JUDGEMENT
Wort, J -
(1.)I propose to state very briefly my reasons for coming to the conclusion that the decision of the learned Judge in the Court below was right. The appeal concerns two out of twelve sale deeds--one executed on 11 April 1917 and the other on 3 September 1917 by Mahanth Bhagwat Bhagat. I do not propose to deal with the question of the plaintiff's title to sue in this action for the reason which will presently appear, namely that the matter is disposed of on the ground of limitation, which is the only substantial point. The death of Mahanth Bhagwat Bhagat took place on 7 January 1920 and this suit was brought on 4th December 1931, and but for other events to which I must refer, the action would have been clearly within time, the death of the Mahanth having taken place within 12 years of the date of the suit. But other considerations apply.
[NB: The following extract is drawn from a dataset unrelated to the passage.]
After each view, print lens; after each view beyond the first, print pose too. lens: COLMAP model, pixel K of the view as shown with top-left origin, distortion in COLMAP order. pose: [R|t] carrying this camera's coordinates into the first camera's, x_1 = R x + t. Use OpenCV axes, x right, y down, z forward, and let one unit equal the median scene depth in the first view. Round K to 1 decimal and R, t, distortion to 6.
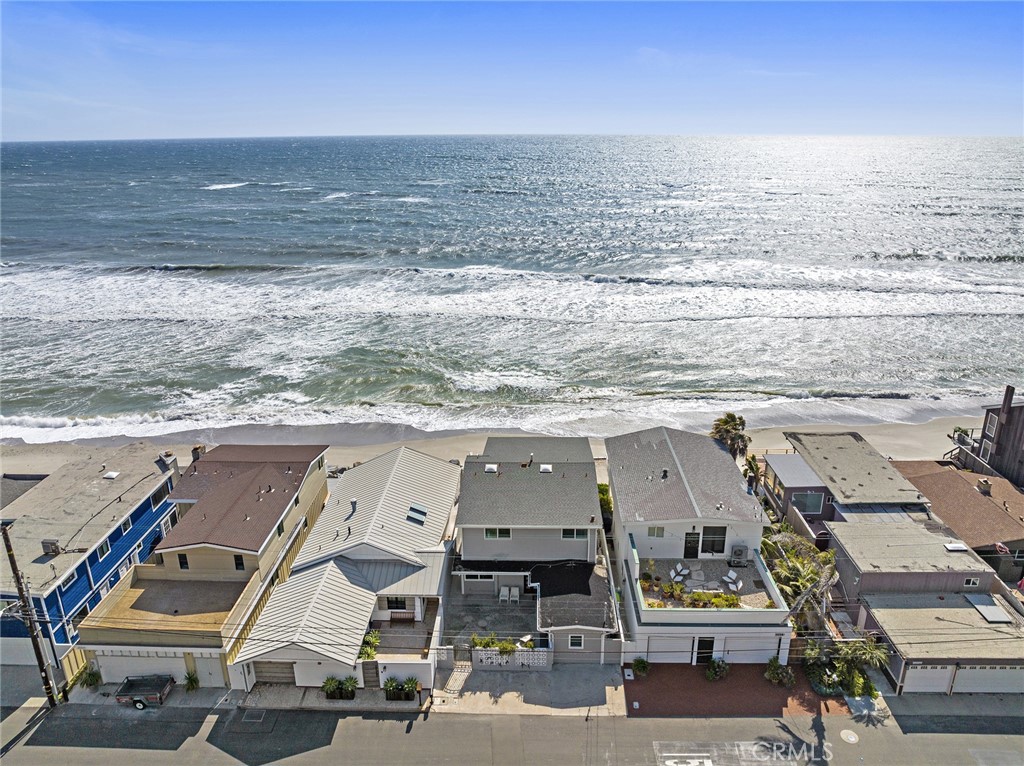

(2.)On 5 September 1917, that is to say, two days after the date of the last of the two alienations to which I have referred, Mahanth Bhagwat Bhagat purported to dispose of the balance of the property of the math. The deed was a deed of samarpannama and purported to deal with 37 bighas and 810 kathas. But the learned Judge is correct in coming to the conclusion that not merely the 37 odd bighas but all the remaining balance of the property was dealt with by that deed, that is to say the balance remaining after the disposal of the property by the sale deeds, the subject matter of this suit.
(3.)There are two observations in the recent case in Ram Charan Das V/s. Naurangi Lal which in my judgment govern this case, and that is the only authority to which I propose to refer. The opinion of their Lordships of the Judicial Committee of the Privy Council was stated in the course of the judgment in these words: In other words a mahant has power (apart from any question of necessity) to create an interest in property appertaining to the math which will continue during his own life, or to put it perhaps more accurately, which will continue during his tenure of office of mahant of the math, with the result that adverse possession of the particular property will only commence when the mahant who had disposed of it ceases to be mahant by death or otherwise. The two observations to which I more particularly refer are these: (1) To create an interest in property appertaining to the math which will continue during his own life, or to put it perhaps more accurately, which will continue during nil tenure of office of mahant of the math; and (2) adverse possession will only commence when the mahant who had disposed of it ceases to be mahant by death or otherwise.